Over the period, the group saw further significant improvement in trading in the Americas during Q2 RevPAR compared to 2019 (+3.5%), as well as strong sequential improvement in EMEA to 10.3%.
While the group’s operating profit is still 8% down from 2019 levels, its reportable segments of $377m (£311.1m) marked an increase of 101% compared to 2021.
In addition, IHG’s trailing 12-month adjusted EBITDA of $812m (£670.1m) saw an increase of 78% compared to a year earlier. The group also reinstated its interim dividend at 43.9 cents (36.23p), a level 10% higher than when it was last paid in 2019.
The share buyback programme comes as the global hotel group now reportedly has a luxury and lifestyle portfolio of 445 hotels and a further 287 hotels, which represent 19% of the group’s pipeline.

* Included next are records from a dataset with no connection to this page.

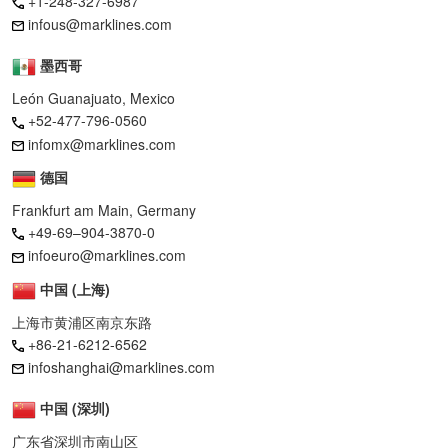
+1-248-327-6987
infous@marklines.com
墨西哥
León Guanajuato, Mexico
+52-477-796-0560
infomx@marklines.com
德国
Frankfurt am Main, Germany
+49-69–904-3870-0
infoeuro@marklines.com
中国 (上海)
上海市黄浦区南京东路
+86-21-6212-6562
infoshanghai@marklines.com
中国 (深圳)
广东省深圳市南山区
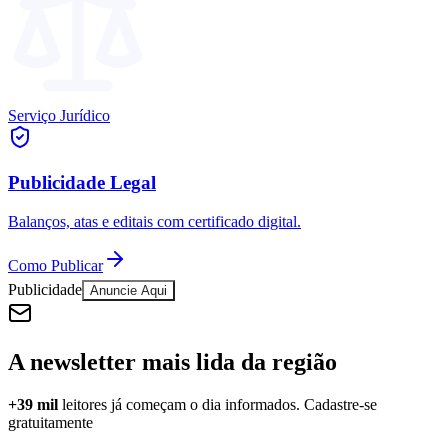
Serviço Jurídico
Publicidade Legal
Balanços, atas e editais com certificado digital.
Como Publicar
Publicidade
Anuncie Aqui
A newsletter mais lida da região
+39 mil
leitores já começam o dia informados. Cadastre-se
gratuitamente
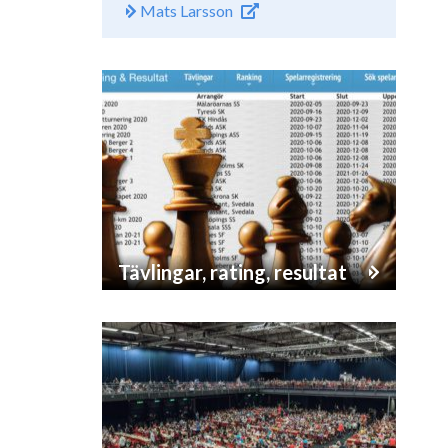
Mats Larsson
Tävlingar, rating, resultat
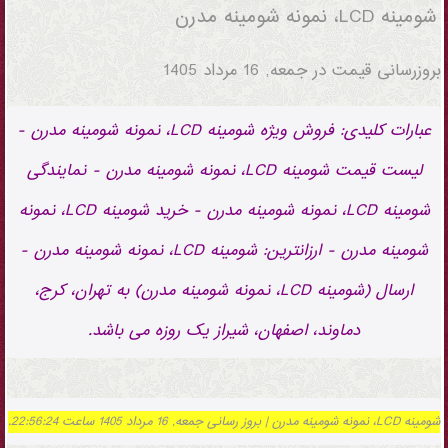
شومینه LCD، نمونه شومینه مدرن
بروزرسانی قیمت در
جمعه, 16 مرداد 1405
عبارات کلیدی: فروش ویژه شومینه LCD، نمونه شومینه مدرن -
لیست قیمت شومینه LCD، نمونه شومینه مدرن - نمایندگی
شومینه LCD، نمونه شومینه مدرن - خرید شومینه LCD، نمونه
شومینه مدرن - ارزانترین: شومینه LCD، نمونه شومینه مدرن -
ارسال (شومینه LCD، نمونه شومینه مدرن) به تهران، کرج،
دماوند، اصفهان، شیراز یک روزه می باشد.
شومینه LCD، نمونه شومینه مدرن | بروز رسانی جمعه, 16 مرداد 1405 ساعت 22:56:24.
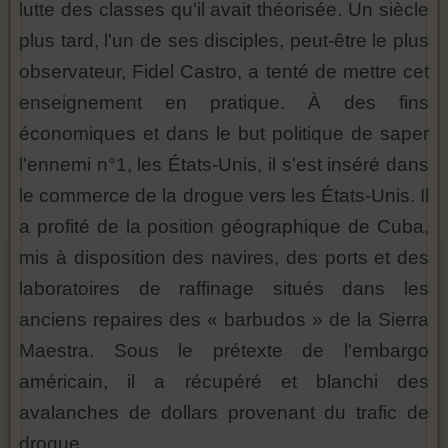
lutte des classes qu'il avait théorisée. Un siècle
plus tard, l'un de ses disciples, peut-être le plus
observateur, Fidel Castro, a tenté de mettre cet
enseignement en pratique. À des fins
économiques et dans le but politique de saper
l'ennemi n°1, les États-Unis, il s'est inséré dans
le commerce de la drogue vers les États-Unis. Il
a profité de la position géographique de Cuba,
mis à disposition des navires, des ports et des
laboratoires de raffinage situés dans les
anciens repaires des « barbudos » de la Sierra
Maestra. Sous le prétexte de l'embargo
américain, il a récupéré et blanchi des
avalanches de dollars provenant du trafic de
drogue.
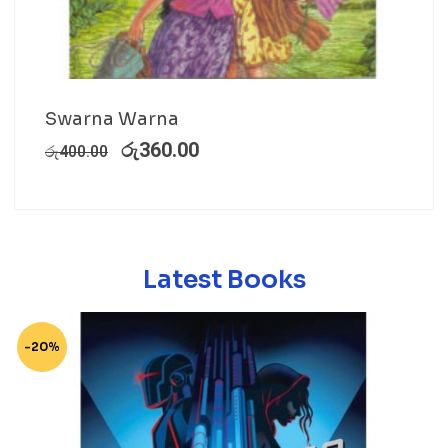
Swarna Warna
රු
360.00
රු
400.00
Latest Books
-20%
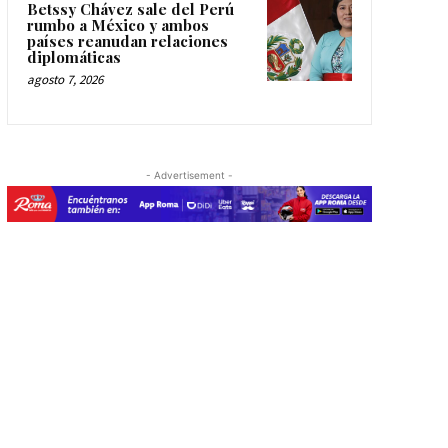
Betssy Chávez sale del Perú
rumbo a México y ambos
países reanudan relaciones
diplomáticas
agosto 7, 2026
- Advertisement -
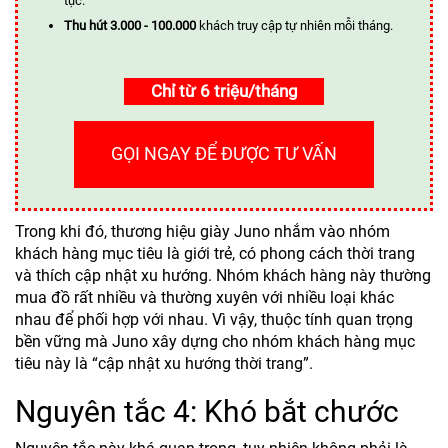
tục.
Thu hút 3.000 - 100.000
khách truy cập tự nhiên mỗi tháng.
Chỉ từ 6 triệu/tháng
GỌI NGAY ĐỂ ĐƯỢC TƯ VẤN
Trong khi đó, thương hiệu giày Juno nhắm vào nhóm
khách hàng mục tiêu là giới trẻ, có phong cách thời trang
và thích cập nhật xu hướng. Nhóm khách hàng này thường
mua đồ rất nhiều và thường xuyên với nhiều loại khác
nhau để phối hợp với nhau. Vì vậy, thuộc tính quan trọng
bền vững mà Juno xây dựng cho nhóm khách hàng mục
tiêu này là “cập nhật xu hướng thời trang”.
Nguyên tắc 4: Khó bắt chước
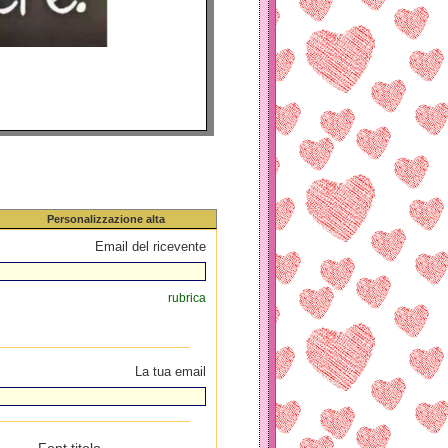
Personalizzazione alta
Email del ricevente
rubrica
La tua email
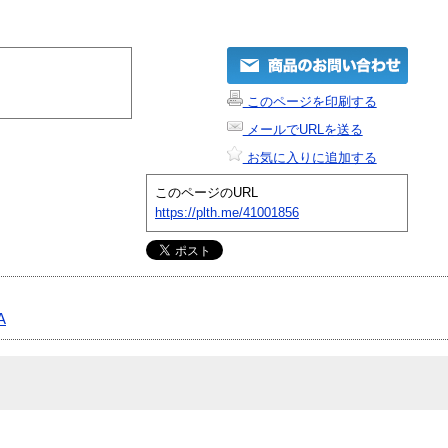
このページを印刷する
メールでURLを送る
お気に入りに追加する
このページのURL
https://plth.me/41001856
A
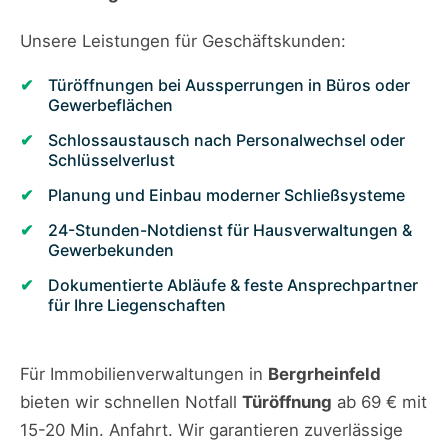
Unsere Leistungen für Geschäftskunden:
Türöffnungen bei Aussperrungen in Büros oder
Gewerbeflächen
Schlossaustausch nach Personalwechsel oder
Schlüsselverlust
Planung und Einbau moderner Schließsysteme
24-Stunden-Notdienst für Hausverwaltungen &
Gewerbekunden
Dokumentierte Abläufe & feste Ansprechpartner
für Ihre Liegenschaften
Für Immobilienverwaltungen in
Bergrheinfeld
bieten wir schnellen Notfall
Türöffnung
ab 69 € mit
15-20 Min. Anfahrt. Wir garantieren zuverlässige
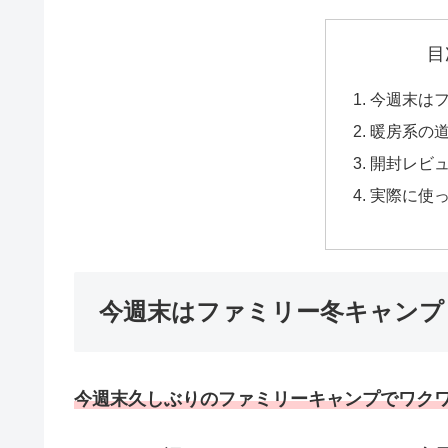
目
今週末は
暖房系の
開封レビ
実際に使
今週末はファミリー冬キャンプ
今週末久しぶりのファミリーキャンプでワク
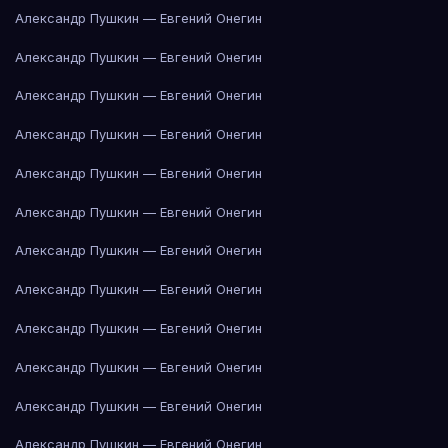
Александр Пушкин — Евгений Онегин
Александр Пушкин — Евгений Онегин
Александр Пушкин — Евгений Онегин
Александр Пушкин — Евгений Онегин
Александр Пушкин — Евгений Онегин
Александр Пушкин — Евгений Онегин
Александр Пушкин — Евгений Онегин
Александр Пушкин — Евгений Онегин
Александр Пушкин — Евгений Онегин
Александр Пушкин — Евгений Онегин
Александр Пушкин — Евгений Онегин
Александр Пушкин — Евгений Онегин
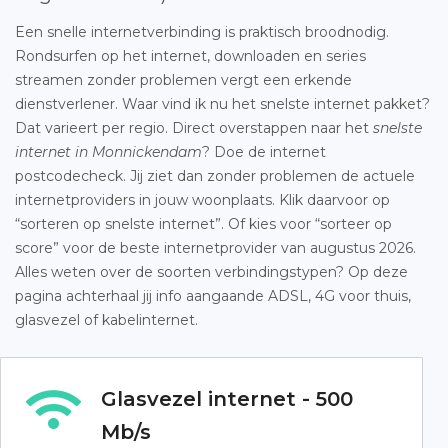
Een snelle internetverbinding is praktisch broodnodig.
Rondsurfen op het internet, downloaden en series
streamen zonder problemen vergt een erkende
dienstverlener. Waar vind ik nu het snelste internet pakket?
Dat varieert per regio. Direct overstappen naar het
snelste
internet in Monnickendam
? Doe de internet
postcodecheck. Jij ziet dan zonder problemen de actuele
internetproviders in jouw woonplaats. Klik daarvoor op
“sorteren op snelste internet”. Of kies voor “sorteer op
score” voor de beste internetprovider van augustus 2026.
Alles weten over de soorten verbindingstypen? Op deze
pagina achterhaal jij info aangaande ADSL, 4G voor thuis,
glasvezel of kabelinternet.
Glasvezel internet - 500
Mb/s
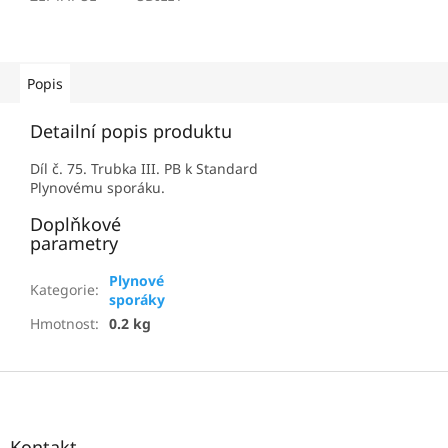
Popis
Detailní popis produktu
Díl č. 75. Trubka III. PB k Standard
Plynovému sporáku.
Doplňkové
parametry
Plynové
Kategorie
:
sporáky
Hmotnost
:
0.2 kg
Z
á
p
a
Kontakt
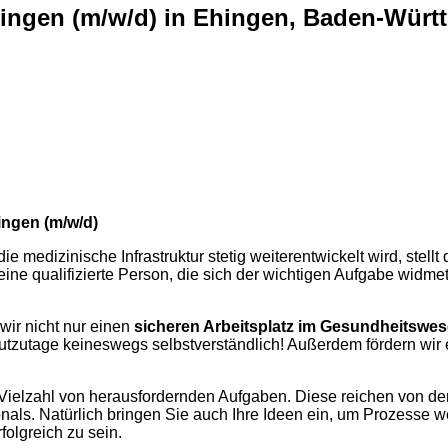
 Ehingen (m/w/d) in Ehingen, Baden-Wü
hingen (m/w/d)
 medizinische Infrastruktur stetig weiterentwickelt wird, stellt
eine qualifizierte Person, die sich der wichtigen Aufgabe widm
wir nicht nur einen
sicheren Arbeitsplatz im Gesundheitswe
 heutzutage keineswegs selbstverständlich! Außerdem fördern wi
e Vielzahl von herausfordernden Aufgaben. Diese reichen von d
als. Natürlich bringen Sie auch Ihre Ideen ein, um Prozesse wei
folgreich zu sein.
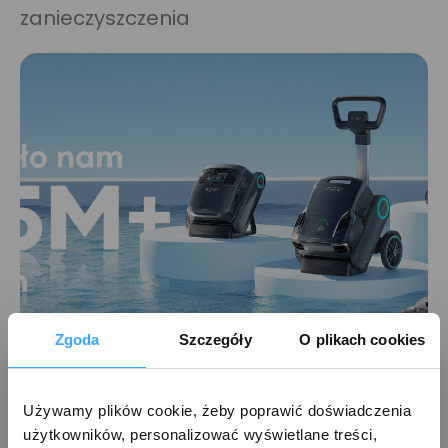
zanieczyszczenia
Zgoda
Szczegóły
O plikach cookies
Używamy plików cookie, żeby poprawić doświadczenia 
Zaufało nam już + 1,5 MLN
użytkowników, personalizować wyświetlane treści, 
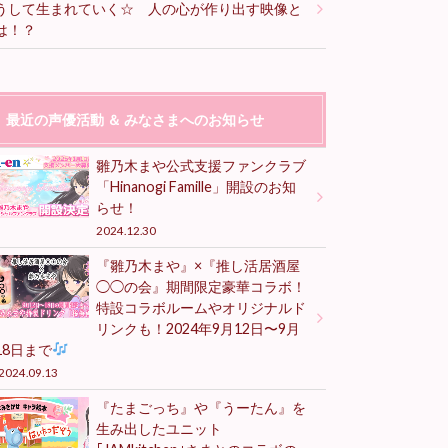
うして生まれていく☆ 人の心が作り出す映像と
は！？
最近の声優活動 ＆ みなさまへのお知らせ
雛乃木まや公式支援ファンクラブ
「Hinanogi Famille」開設のお知
らせ！
2024.12.30
『雛乃木まや』×『推し活居酒屋
◯◯の会』期間限定豪華コラボ！
特設コラボルームやオリジナルド
リンクも！2024年9月12日〜9月
18日まで
2024.09.13
『たまごっち』や『うーたん』を
生み出したユニット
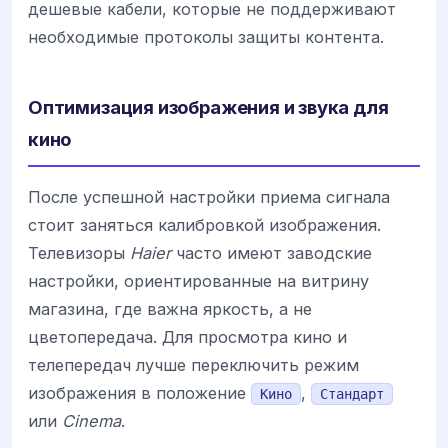
дешевые кабели, которые не поддерживают
необходимые протоколы защиты контента.
Оптимизация изображения и звука для
кино
После успешной настройки приема сигнала
стоит заняться калибровкой изображения.
Телевизоры
Haier
часто имеют заводские
настройки, ориентированные на витрину
магазина, где важна яркость, а не
цветопередача. Для просмотра кино и
телепередач лучше переключить режим
изображения в положение
,
Кино
Стандарт
или
Cinema
.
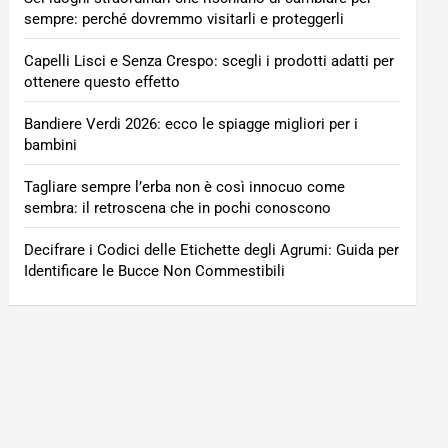
sempre: perché dovremmo visitarli e proteggerli
Capelli Lisci e Senza Crespo: scegli i prodotti adatti per
ottenere questo effetto
Bandiere Verdi 2026: ecco le spiagge migliori per i
bambini
Tagliare sempre l’erba non è così innocuo come
sembra: il retroscena che in pochi conoscono
Decifrare i Codici delle Etichette degli Agrumi: Guida per
Identificare le Bucce Non Commestibili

Keith Barr, CEO of IHG Hotels and Resorts, said: “We saw continued strong trading in the first half of 2022 with increased demand for travel in most of our markets. Alongside leisure stays, our hotels are seeing increased pricing power due to the strength of IHG’s brands, loyalty programme and technology platform.
“Our overall performance reflects a continued focus to build a stronger business for our guests and owners. We have significantly enhanced and expanded our brand portfolio in recent years, and invested in our enterprise platform to drive performance and accelerate our growth. The investments we have made to innovate our technology and distribution channels continue to drive improvements in both the guest experience and owner returns.”
He added: “Whilst the economic outlook faces uncertainties as central banks and governments take action to manage inflation, we remain confident in our business model and the attractive industry fundamentals that will drive long-term sustainable growth.”